Excerpted passage:

*** Block opens ***

About Texas Nut Shellers

Salted Caramel Strawberries
A quick dip in luscious caramel and a salty roll in finely chopped nuts turns fresh strawberries into a gourmet treat. Top picks: A ripe berry will have a shiny, deep red color from the tip of the berry to beneath the green cap. Check the carton from top to bottom for any damaged or moldy fruit—they’ll cause the others to deteriorate quickly.

Ingredients

  • 20 large fresh strawberries
  • 40 caramels
  • 3 tablespoons whipping cream
  • 1/4 teaspoon salt
  • 1 1/4 cups coarsely chopped pecans
  • Wax paper

Preparation

  1. Pat strawberries completely dry with paper towels.

*** Block closes ***

Work task a:
Answer these questions about the salted caramel strawberries recipe:
(i) How many caramels does the ingredient list call for?
(ii) What color does a ripe berry have, according to the recipe?
(iii) What should be done to the strawberries in the first preparation step?

Recorded information:
*** Block opens ***

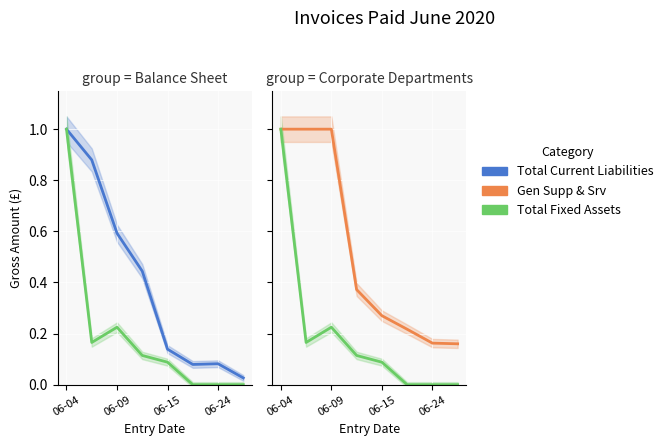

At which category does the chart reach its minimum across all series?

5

*** Block closes ***
*** Block opens ***

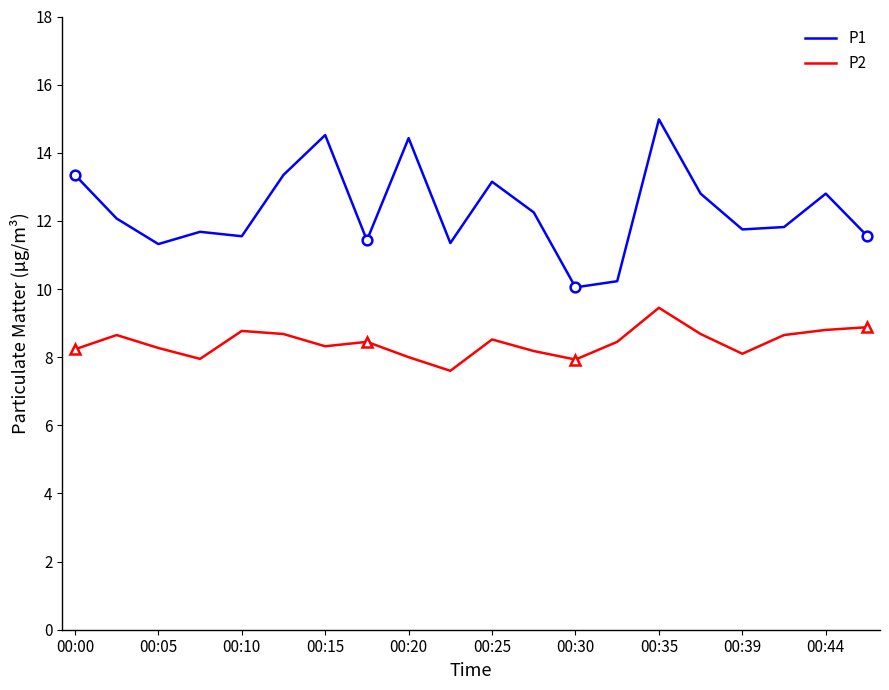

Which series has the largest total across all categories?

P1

*** Block closes ***
*** Block opens ***

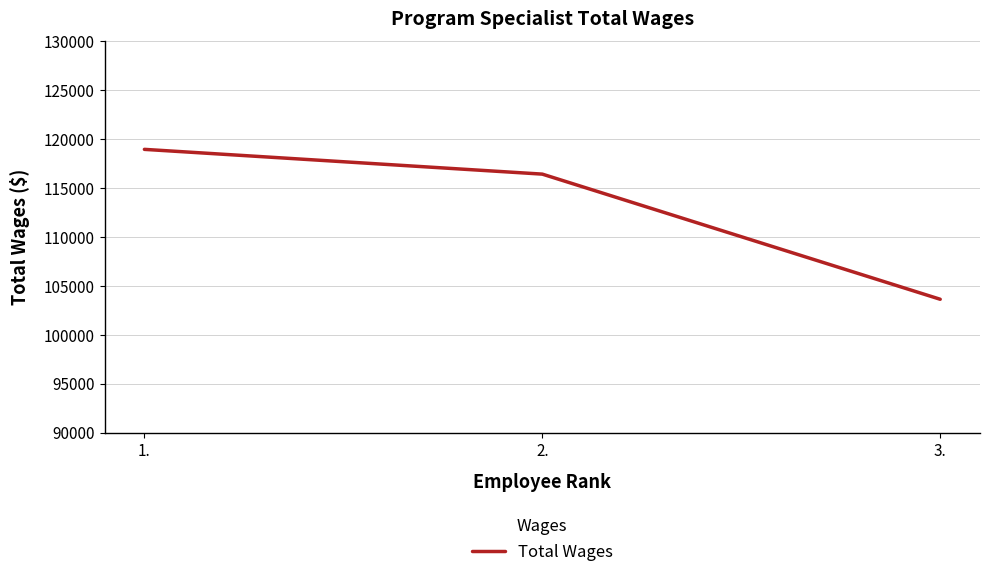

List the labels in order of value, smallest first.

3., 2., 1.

*** Block closes ***

Work task b:
Locate each line in the listing that contains the word "series", and copy those lines.

Exercise result a:
(i) 40 caramels.
(ii) A shiny, deep red color from the tip of the berry to beneath the green cap.
(iii) Pat them completely dry with paper towels.

Exercise result b:
At which category does the chart reach its minimum across all series?
Which series has the largest total across all categories?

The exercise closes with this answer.